REQUIRED ACTION:
Locate each line of the listing below that contains the string "ずいしん" and copy those lines. Case counts.

RAW DATA:
== Segment start ==

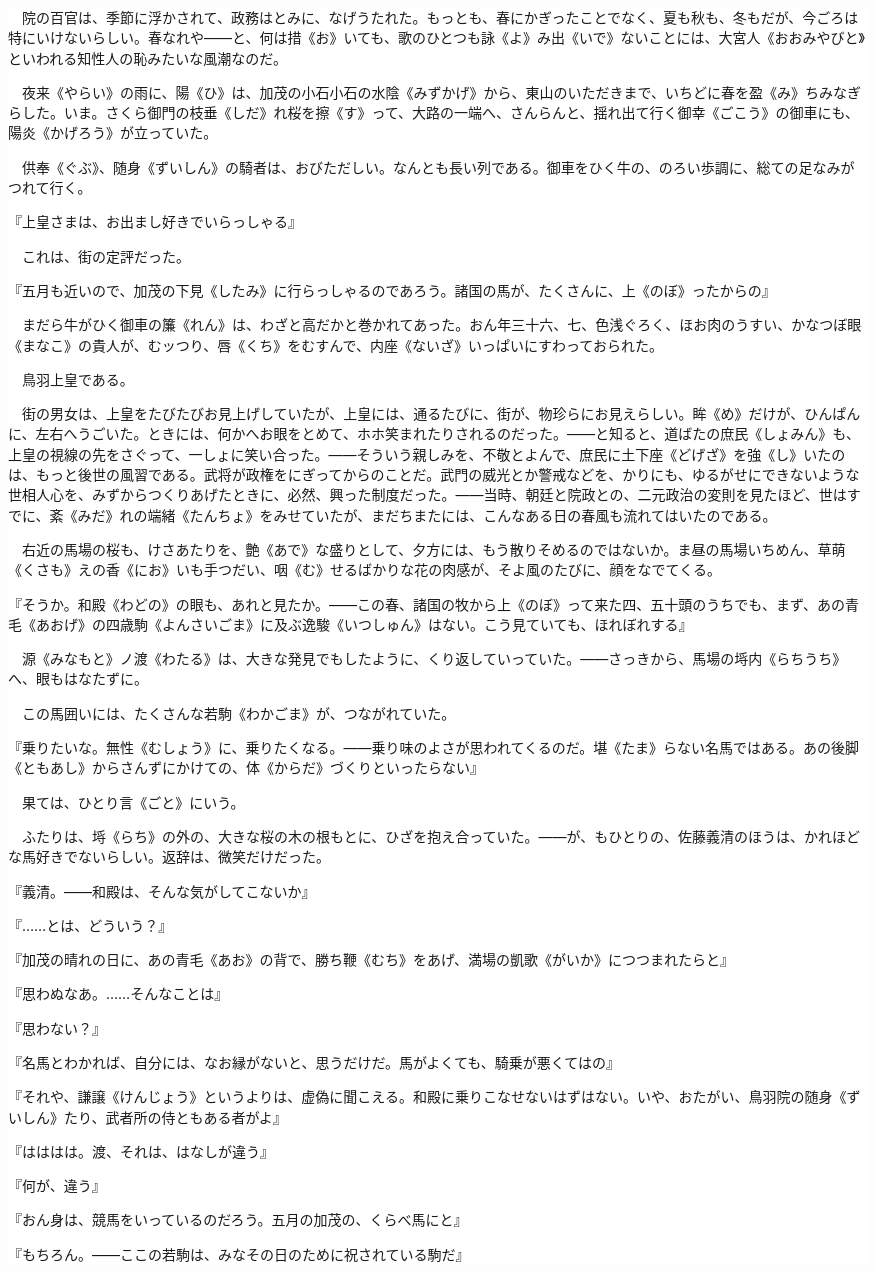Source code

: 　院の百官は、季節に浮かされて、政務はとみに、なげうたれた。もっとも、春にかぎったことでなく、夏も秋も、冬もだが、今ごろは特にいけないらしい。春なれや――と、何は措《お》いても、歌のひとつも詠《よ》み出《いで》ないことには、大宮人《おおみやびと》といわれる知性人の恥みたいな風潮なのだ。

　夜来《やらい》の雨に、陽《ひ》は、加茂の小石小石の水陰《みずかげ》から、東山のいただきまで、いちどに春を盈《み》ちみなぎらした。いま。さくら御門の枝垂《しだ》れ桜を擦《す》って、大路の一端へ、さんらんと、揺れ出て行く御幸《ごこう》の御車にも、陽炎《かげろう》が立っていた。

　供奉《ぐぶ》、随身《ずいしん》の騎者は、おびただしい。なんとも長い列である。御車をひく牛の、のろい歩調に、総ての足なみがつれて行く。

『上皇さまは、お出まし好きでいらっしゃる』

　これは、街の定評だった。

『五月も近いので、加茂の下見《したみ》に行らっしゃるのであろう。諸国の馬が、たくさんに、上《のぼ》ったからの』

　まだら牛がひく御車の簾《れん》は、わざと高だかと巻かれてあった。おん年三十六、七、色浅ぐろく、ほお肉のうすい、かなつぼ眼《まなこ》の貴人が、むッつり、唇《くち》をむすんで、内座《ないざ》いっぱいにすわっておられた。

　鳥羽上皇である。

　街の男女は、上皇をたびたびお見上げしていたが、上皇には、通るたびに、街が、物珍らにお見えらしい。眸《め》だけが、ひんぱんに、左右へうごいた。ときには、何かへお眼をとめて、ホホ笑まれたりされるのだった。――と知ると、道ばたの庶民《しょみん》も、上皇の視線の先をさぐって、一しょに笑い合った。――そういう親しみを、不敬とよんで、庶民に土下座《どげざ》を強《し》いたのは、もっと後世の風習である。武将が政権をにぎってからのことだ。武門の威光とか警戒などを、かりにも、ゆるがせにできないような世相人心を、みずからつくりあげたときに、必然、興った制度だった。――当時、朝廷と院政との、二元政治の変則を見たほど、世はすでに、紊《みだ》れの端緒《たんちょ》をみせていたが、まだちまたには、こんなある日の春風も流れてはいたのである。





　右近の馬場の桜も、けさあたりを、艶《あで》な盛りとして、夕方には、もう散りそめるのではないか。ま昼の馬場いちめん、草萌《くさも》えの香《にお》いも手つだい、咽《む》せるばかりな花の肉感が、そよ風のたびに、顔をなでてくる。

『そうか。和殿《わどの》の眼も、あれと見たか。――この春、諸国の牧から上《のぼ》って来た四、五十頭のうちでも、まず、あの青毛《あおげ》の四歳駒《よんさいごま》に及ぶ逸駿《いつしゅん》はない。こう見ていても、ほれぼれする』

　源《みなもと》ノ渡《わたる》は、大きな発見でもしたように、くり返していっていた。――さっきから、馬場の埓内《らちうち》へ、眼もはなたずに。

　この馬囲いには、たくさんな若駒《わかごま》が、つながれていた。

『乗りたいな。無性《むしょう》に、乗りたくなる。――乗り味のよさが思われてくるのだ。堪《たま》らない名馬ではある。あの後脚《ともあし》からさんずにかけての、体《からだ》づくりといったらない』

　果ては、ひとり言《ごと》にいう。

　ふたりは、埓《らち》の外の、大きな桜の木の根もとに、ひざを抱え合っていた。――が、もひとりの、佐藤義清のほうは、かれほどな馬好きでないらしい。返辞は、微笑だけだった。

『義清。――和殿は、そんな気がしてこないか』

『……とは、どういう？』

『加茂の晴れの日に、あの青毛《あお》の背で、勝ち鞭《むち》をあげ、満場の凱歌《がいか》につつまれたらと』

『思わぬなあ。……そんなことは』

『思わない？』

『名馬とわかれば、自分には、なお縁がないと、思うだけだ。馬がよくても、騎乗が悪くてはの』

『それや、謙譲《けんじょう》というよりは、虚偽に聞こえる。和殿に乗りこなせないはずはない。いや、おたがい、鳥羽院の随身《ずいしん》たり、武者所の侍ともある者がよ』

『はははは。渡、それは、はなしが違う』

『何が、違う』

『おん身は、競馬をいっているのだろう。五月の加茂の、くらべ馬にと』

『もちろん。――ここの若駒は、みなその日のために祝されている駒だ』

== Segment end ==

EXERCISE RESPONSE:
　供奉《ぐぶ》、随身《ずいしん》の騎者は、おびただしい。なんとも長い列である。御車をひく牛の、のろい歩調に、総ての足なみがつれて行く。
『それや、謙譲《けんじょう》というよりは、虚偽に聞こえる。和殿に乗りこなせないはずはない。いや、おたがい、鳥羽院の随身《ずいしん》たり、武者所の侍ともある者がよ』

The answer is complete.